Now, as director of publications at Yale's Center on Globalization, he has produced "Bound Together" (Yale University Press, 320 pages, $25), a most readable history of human interconnectedness. The book reminds us of something important: Although globalization may seem to intrude unexpectedly in our lives, whether in the form of foreign capital or the SARS virus, all it really does is disclose to us who we already were. What's more, the process is not new but rather age-old and, on balance, beneficent.

"Bound Together" starts at the earliest stage in our biological history, in Africa. Mr. Chanda tracks the path of the few hundred people in Africa as they migrated across the globe and begat the 6 billion people that now inhabit our planet. Part of his story is biological. The author meticulously covers the external physical differences that evolved among peoples — not merely dark skins and light, but also additional differentiations and the reasons for them.

The skin of women in a given ethnic group, for example, tends to be between 3% and 4% lighter than that of males, probably because women need more sunlight to absorb the Vitamin D that helps them produce healthy babies. But these external differences are, Mr. Chanda emphasizes, merely that. The most astounding discovery of the geneticists is that, as a scientist tells him, "The remainder of our genetic makeup hardly differs at all."

Next Mr. Chanda turns to the most obvious globalizing force: the entrepreneurial trader. He covers Vasco da Gama's voyage to India, Christopher Columbus's discovery of the New World, and the explorations of Africa by Chinese admiral Zheng He. "Bound Together" also takes a look at the fashion in which trade gains facilitate globalization. Western steamships dropped huge rolls of wire down into the Atlantic when laying the first trans-Atlantic cable. But those wires could only function well because they were encased in gutta-percha rubber harvested in the British colony of Malaya. The new telegraphic cable, wrote the brother of one of the cable engineers, was like "a living fleshy bond between severed portions of the human family."

Mr. Chanda, who covered the depredations of Pol Pot for Reuters, does not neglect the ugly side of the globalization process.
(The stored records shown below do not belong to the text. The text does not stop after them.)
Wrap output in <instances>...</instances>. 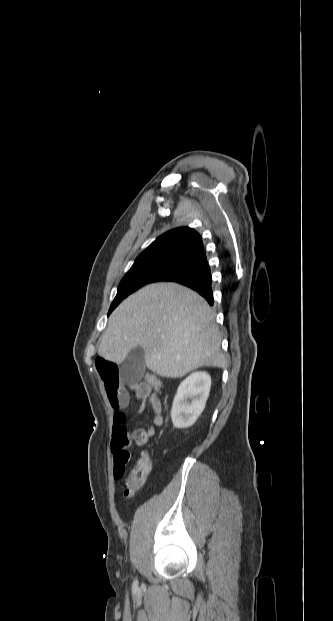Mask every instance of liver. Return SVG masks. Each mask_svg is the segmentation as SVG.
Here are the masks:
<instances>
[{
	"label": "liver",
	"mask_w": 333,
	"mask_h": 621,
	"mask_svg": "<svg viewBox=\"0 0 333 621\" xmlns=\"http://www.w3.org/2000/svg\"><path fill=\"white\" fill-rule=\"evenodd\" d=\"M208 303L175 283L148 285L111 314L98 353L122 363L141 347L145 365L163 377L179 378L199 367H225L221 337Z\"/></svg>",
	"instance_id": "obj_1"
}]
</instances>
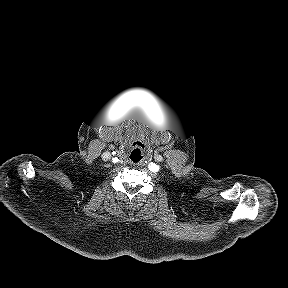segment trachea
<instances>
[{"label": "trachea", "mask_w": 288, "mask_h": 288, "mask_svg": "<svg viewBox=\"0 0 288 288\" xmlns=\"http://www.w3.org/2000/svg\"><path fill=\"white\" fill-rule=\"evenodd\" d=\"M144 154H145L144 145L143 144L135 145L134 147L131 148L129 152V160L132 163H139L140 161H142Z\"/></svg>", "instance_id": "trachea-1"}]
</instances>
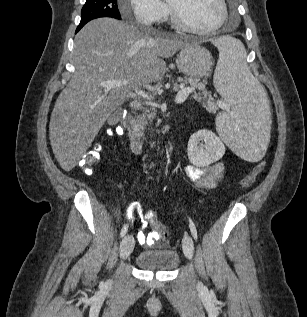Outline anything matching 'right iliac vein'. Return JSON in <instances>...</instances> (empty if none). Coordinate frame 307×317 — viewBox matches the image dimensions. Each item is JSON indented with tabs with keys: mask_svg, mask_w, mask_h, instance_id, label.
I'll return each mask as SVG.
<instances>
[{
	"mask_svg": "<svg viewBox=\"0 0 307 317\" xmlns=\"http://www.w3.org/2000/svg\"><path fill=\"white\" fill-rule=\"evenodd\" d=\"M134 248V239L131 235H126L120 244V258L125 260Z\"/></svg>",
	"mask_w": 307,
	"mask_h": 317,
	"instance_id": "63e3f726",
	"label": "right iliac vein"
}]
</instances>
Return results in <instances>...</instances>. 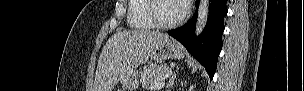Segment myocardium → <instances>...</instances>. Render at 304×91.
<instances>
[{
	"label": "myocardium",
	"mask_w": 304,
	"mask_h": 91,
	"mask_svg": "<svg viewBox=\"0 0 304 91\" xmlns=\"http://www.w3.org/2000/svg\"><path fill=\"white\" fill-rule=\"evenodd\" d=\"M159 1H163V0H148V5H147L148 17L153 22L156 28H160V29L174 28L180 25L186 19L188 14V8H184L181 16L173 21L165 22L160 20L157 16V3Z\"/></svg>",
	"instance_id": "1"
}]
</instances>
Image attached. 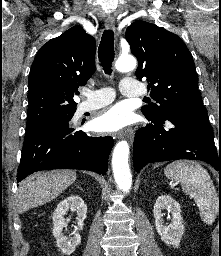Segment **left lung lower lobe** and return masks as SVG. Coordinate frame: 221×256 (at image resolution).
Masks as SVG:
<instances>
[{
    "label": "left lung lower lobe",
    "instance_id": "0a47b994",
    "mask_svg": "<svg viewBox=\"0 0 221 256\" xmlns=\"http://www.w3.org/2000/svg\"><path fill=\"white\" fill-rule=\"evenodd\" d=\"M140 128L134 139L133 162L136 171L148 163L193 159L211 164L221 174V151L215 147L207 111L173 110ZM167 121L171 128H164Z\"/></svg>",
    "mask_w": 221,
    "mask_h": 256
}]
</instances>
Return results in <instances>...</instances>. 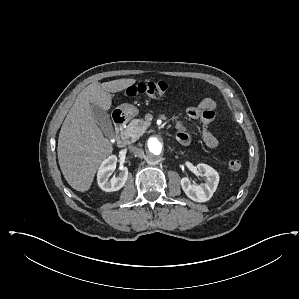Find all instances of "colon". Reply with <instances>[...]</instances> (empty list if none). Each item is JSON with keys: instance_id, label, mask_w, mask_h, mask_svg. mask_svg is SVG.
I'll use <instances>...</instances> for the list:
<instances>
[{"instance_id": "obj_1", "label": "colon", "mask_w": 299, "mask_h": 299, "mask_svg": "<svg viewBox=\"0 0 299 299\" xmlns=\"http://www.w3.org/2000/svg\"><path fill=\"white\" fill-rule=\"evenodd\" d=\"M168 89L167 83L164 81H143L129 86L125 94L129 97L146 96V97H159L166 93ZM231 170H239L242 162L239 159H231L228 162Z\"/></svg>"}]
</instances>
Slavery was among the first things that came to mind when Columbus set foot in the New World: He wrote to Ferdinand of Castile that "with fifty men we could subjugate them all and make them do whatever we wish." Nor were the English better. The governor of Carolina, John Archdale, wrote in the 1690s that the hand of God had been "eminently seen in thinning the Indians to make room for the English." The slave trade in the Sudan is the modern version of this very global form of economic servitude. So were the 54 stowaway Chinese who were discovered, most of them dead, at the port of Dover in June 2000.

Among the illuminating parts of this book is the chapter about preachers. We tend to think of religion and commerce separately, but, as Mr. Chanda points out, David Livingstone, Africa's most famous missionary, believed they were related. Railroads or telegraphs, Livingstone wrote, "make the world one, and capital, like water, tends to a common level." Mr. Chanda argues that some of the present day international non-governmental organizations such as Human Rights Watch have become the equivalent of preachers, similar in mission and aiming to promote the common good for all. Where Livingstone had South Africans to rescue, Human Rights Watch has Darfur.

Mr. Chanda is no partisan of pure laissez-faire globalization. He believes there is a need for coordinated intervention to reduce world poverty levels and to engage the lesser developed countries into the globalized market economy. Still, he recognizes that trade and economic growth can do the most to help all. The catch, he says, is to help the broad middle, for "trade must raise average incomes before it can also lift the real incomes of the poor."

On balance, however, this book tells a happy story, of a great community more voluntary than compulsory. Or, as Mr. Chanda puts it in describing his emotion upon receiving the National Geographic DNA report: "Suddenly the aphorism from the Upanishads I had heard growing up in India made sense: Vasudhaiva kutumbkham, "the whole world is a family."

Mr. Tiwari is a research associate at the Council on Foreign Relations in New York.